Remember When for the week of 2/6/18
95 years ago
Representatives of a sugar beet factory in Fallon, Nevada visited a site outside Standish to talk to farmers concerning the viability of growing beets in the Honey Lake Valley.
They planned to plant 2,000 acres and sell the beets for $7 a ton.
70 years ago
Shoe rationing got under way in Lassen County. The law prohibits people from buying more than three pairs a year.
Merchants found selling too many shoes were heavily fined. Rationing was to help conserve rubber and leather during World War II.
45 years ago
Governor Ronald Reagan notified Judge Stanley Arnold of the Lassen County Superior Court he was appointed by the Senate Rules Committee to serve as a member of the California Council on Criminal Justice.
The council evaluated state and local programs aimed at preventing crime and developed guidelines for expanding communities to effectively handle drastic increases in social unrest.
30 years ago
Members of the Susanville City Council discussed the possibility of increasing their salaries and health benefits to meet the statewide average of western cities similar in size to Susanville.
Local council members were making $125 per month, compared to the average $300 per month.
Mayor Dave Foster expressed a concern that if a pay raise was not enacted, quality candidates would choose to not run for office.
25 years ago
Reports of a nearby ground collapsing, in some places by as much as 11 feet, have raised questions regarding the geothermal project in Amedee.
The Lassen County Planning Commission heard a report presented at its Wednesday, Feb. 3 meeting.
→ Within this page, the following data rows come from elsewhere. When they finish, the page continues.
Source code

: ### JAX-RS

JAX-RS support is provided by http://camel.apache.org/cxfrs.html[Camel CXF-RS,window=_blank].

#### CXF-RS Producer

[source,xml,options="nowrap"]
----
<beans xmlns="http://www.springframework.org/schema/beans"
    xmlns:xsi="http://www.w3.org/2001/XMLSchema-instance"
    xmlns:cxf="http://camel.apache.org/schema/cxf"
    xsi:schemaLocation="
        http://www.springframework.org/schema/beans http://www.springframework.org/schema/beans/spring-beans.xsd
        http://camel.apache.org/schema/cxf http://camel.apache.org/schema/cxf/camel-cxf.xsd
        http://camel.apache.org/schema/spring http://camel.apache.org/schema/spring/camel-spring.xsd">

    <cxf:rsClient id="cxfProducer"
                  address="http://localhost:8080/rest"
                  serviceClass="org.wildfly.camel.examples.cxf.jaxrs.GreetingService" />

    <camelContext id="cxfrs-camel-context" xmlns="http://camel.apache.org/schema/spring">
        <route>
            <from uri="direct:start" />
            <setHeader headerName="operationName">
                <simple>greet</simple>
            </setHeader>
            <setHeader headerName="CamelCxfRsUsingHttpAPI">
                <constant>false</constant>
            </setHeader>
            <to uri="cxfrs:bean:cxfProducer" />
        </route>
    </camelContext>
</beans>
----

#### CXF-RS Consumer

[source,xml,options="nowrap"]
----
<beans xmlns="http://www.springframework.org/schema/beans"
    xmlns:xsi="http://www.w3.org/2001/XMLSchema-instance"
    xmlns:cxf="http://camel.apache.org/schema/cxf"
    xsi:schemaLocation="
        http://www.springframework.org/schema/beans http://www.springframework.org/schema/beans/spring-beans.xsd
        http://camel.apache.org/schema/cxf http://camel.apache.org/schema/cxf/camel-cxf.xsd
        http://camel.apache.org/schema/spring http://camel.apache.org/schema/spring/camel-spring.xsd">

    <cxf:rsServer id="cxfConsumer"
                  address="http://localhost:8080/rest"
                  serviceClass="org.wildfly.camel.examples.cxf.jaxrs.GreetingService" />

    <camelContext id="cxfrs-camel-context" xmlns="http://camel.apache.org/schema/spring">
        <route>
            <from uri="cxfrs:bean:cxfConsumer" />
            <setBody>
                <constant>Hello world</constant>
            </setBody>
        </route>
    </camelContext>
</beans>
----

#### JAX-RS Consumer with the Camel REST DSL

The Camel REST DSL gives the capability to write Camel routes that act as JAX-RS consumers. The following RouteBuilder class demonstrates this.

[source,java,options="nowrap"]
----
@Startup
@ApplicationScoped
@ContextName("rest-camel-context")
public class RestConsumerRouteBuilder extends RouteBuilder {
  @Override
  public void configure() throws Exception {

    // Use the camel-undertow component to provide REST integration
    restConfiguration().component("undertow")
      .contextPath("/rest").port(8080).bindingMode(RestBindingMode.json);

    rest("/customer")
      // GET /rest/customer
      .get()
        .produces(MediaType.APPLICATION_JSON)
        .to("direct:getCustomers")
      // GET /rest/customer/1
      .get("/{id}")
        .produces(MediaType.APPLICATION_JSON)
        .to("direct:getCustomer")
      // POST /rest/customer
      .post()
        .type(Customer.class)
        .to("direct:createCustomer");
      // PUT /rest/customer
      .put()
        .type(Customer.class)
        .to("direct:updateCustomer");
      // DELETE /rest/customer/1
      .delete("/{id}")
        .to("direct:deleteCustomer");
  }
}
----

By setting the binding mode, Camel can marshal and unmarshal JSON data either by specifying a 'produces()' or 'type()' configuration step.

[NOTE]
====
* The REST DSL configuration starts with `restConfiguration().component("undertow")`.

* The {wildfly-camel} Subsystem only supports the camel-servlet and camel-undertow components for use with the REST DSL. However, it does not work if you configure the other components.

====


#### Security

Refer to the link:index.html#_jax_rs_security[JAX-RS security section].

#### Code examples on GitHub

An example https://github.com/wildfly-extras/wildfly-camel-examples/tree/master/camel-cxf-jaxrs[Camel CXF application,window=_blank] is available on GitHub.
Scientists investigating the fracturing, or “ground subsidence” at the Amedee Geothermal project near Wendel, disagree not only on what is causing the problem, but also on whether it should even be considered a cause for concern.
21 years ago
Lassen County’s Juvenile Hall is now open full time. Last week, the board of supervisors voted to keep it that way.
At the Jan. 27 meeting, the board moved to triple the size of the facility.
The board also approved a memorandum of understanding with three neighboring counties to send their problem juveniles to the hall to help pay for it.
16 years ago
Lassen County schools rank above average compared to statewide schools, according to the Academic Performance Index released Jan. 16. Elementary schools performed particularly well when compared to similar schools, with Diamond View School and Johnstonville Elementary School receiving a nine, on a scale of one to 10, with 10 being the best.
11 years ago
Pay attention. This may be one of the last times you will ever see the term California Department of Forestry and Fire Protection.
That’s because CDF Director Ruben Grijalva announced on Jan. 24 that Cal Fire was going to be the new abbreviation reference for the state agency.
“We’re the largest fire department in the state of California,” said Fire Captain Paul Trenholm from the Lassen Modoc-Unit. “And we’re the third largest in the nation. We wanted to be seen as firefighters, and we wanted a name that would reflect that.”
The name change comes as a result of Assembly Bill 1423, which went into effect on the first of this year. In a press release sent out by CDF on Jan. 24, it said the bill explained “to minimize any unnecessary costs, the bill stipulates that no current materials, supplies, signs, insignias, decals or logos shall be destroyed or changed as a result of the authorization to use Cal Fire.
The fallout from national politics has landed right here in Lassen County.
President Donald Trump made good on his campaign promise to freeze the hiring of most federal employees when he signed a Presidential Memorandum on Monday, Jan. 23 — a directive that so far has cost 28 federal employees at Sierra Army Depot in Herlong their jobs.
Lori McDonald, public affairs officer at SIAD said many of the federal workers at the base are hired on one-year contracts, and under Trump’s order they cannot be rehired when those contracts expire.
She said the depot is trying to be proactive and help employees deal with the uncertainty they’re facing.
McDonald said such a hiring freeze is typical when a new administration takes office.